27 ans, le bel âge des plaisirs sauvages

J’avais 27 ans cet été-là, en vacances chez mes grands-parents à la campagne. Le bled était mort, pas un chat, et moi sans un rond. Je m’emmerdais grave, alors après le déjeuner, je filais dans les bois, traversais les champs, longeais la rivière. L’air sentait l’herbe chaude, la terre humide, ça me donnait presque envie de me rouler dedans.

Y’avait cet étang poissonneux, entouré de barbelés, propriété privée. Une cabane avec table et bancs. J’y rôdais souvent, parfois pour braconner un peu. Une fois, j’y croise Marie-Claude, la fille du proprio. Trente piges bien tassées, factrice du coin, look cow-boy : bottes crottées, pantalon large, chemise épaisse. Voix rauque, nez long, cheveux gras, air masculin. Les ragots disaient qu’elle kiffait les nanas, pas de mec en vue.

L’ennui à la campagne et la première rencontre

Elle m’a sauté dessus avec son gros bâton. « T’as rien à foutre ici ! » j’ai balbutié, « Mais je fais rien de mal… » Elle a gueulé, menaçant les gendarmes, une raclée. J’ai filé la queue entre les jambes, son odeur de sueur et de tabac froid dans les narines. Vieille aigrie, pensai-je, mal baisée sûrement.

Quinze jours plus tard, je repasse près de l’étang en début d’aprèm. J’aperçois une forme dans l’herbe, près des roseaux. Marie-Claude, affalée. Un gémissement… puis un autre. Soupirs doux, humides. Intriguée, je contourne les arbres sans craquer de brindille. Odeur de vase et de fleurs sauvages. De mon poste, je la vois : pantalon baissé, main entre les cuisses. Elle se touche, oh putain… euh, merde, c’est trop bandant.

J’avais jamais maté une meuf se faire plaisir comme ça. Moi, je le fais souvent, hein, doigts qui glissent sur ma chatte trempée, mais elle… Son visage crispé, ses hanches qui bougent. L’excitation monte, ma culotte mouille déjà. Je glisse la main dans mon short, effleure mon clito gonflé. Odeur musquée de mon désir qui monte.

Soudain, elle bondit, se tourne. « Je t’ai vue, sors de là ! » Mon cœur cogne. Je sors, penaude. Elle reste pantalon aux chevilles, chemise couvrant à peine sa touffe noire. « C’est toi… Tu m’espionnais ? »

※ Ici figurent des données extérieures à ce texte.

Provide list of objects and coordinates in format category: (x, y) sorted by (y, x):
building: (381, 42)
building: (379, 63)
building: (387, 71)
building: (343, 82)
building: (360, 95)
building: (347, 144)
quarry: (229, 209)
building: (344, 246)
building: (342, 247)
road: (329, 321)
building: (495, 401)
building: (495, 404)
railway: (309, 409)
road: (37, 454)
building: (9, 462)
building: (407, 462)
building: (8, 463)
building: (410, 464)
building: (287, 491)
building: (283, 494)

La surprise au bord de l’étang et l’explosion de désir

« Oui… C’était trop beau, t’avais l’air tellement… heureuse. Ça m’a excitée, grave. » Elle agrippe son bâton, avance. « Sale voyeuse ! Tu veux une correction ? » Mais entravée, elle stoppe. Je lâche : « T’étais sublime. J’ai envie de me toucher en te regardant. Tu veux voir ? »

Sans attendre, je baisse mon short, pas de culotte, ma chatte rasée luit au soleil. Je me caresse lentement, doigts qui plongent, jus qui coule. Elle fixe, lâche le bâton. S’approche, hésitante. Sa main rude saisit la mienne, la guide sur mon clito. « Continue… montre-moi. » Sa voix rauque tremble. Elle s’agenouille, souffle chaud sur ma peau. Sa langue râpeuse lèche mes lèvres intimes, aspire mon bouton. Goût salé de ma mouille sur sa bouche. Je gémis, « Oh… oui, comme ça… » Elle pompe, doigts en moi, crochus, qui tapent mon point G. Bruits de succion, clapotis obscènes.

Je jouis vite, spasmes violents, cri étouffé. Elle se redresse, sperme… euh, ma crème sur le menton. « À mon tour. Assieds-toi, regarde seulement. J’aime pas qu’on me touche. » Elle s’allonge, baisse tout. Foune poilue, lèvres rouges gonflées. Odeur forte, animale. Elle se frotte, enfonce trois doigts, gicle un peu.

Puis, le bâton. Le pommeau épais, elle le suce d’abord, bave dessus. Le pousse en elle, grimace, « Hnnn… » Ça rentre, obscène, bois contre chairs roses. Elle se pilonne fort, main libre sur clito. Yeux dans les miens, lubriques. « Tu aimes ? Regarde comme je me défonce… » Cris rauques, corps arqué. Elle hurle en jouissant, squirt qui gicle sur l’herbe.

Après, elle se relève, rafistole. « Barre-toi maintenant. Reviens pas. » Voix ferme, mais ses yeux pétillent. J’obéis, jambes flageolantes. Mais bordel, j’y retournerai. Cet été-là, je rêve encore d’elle, me touche en repensant à ce bâton luisant de ses jus.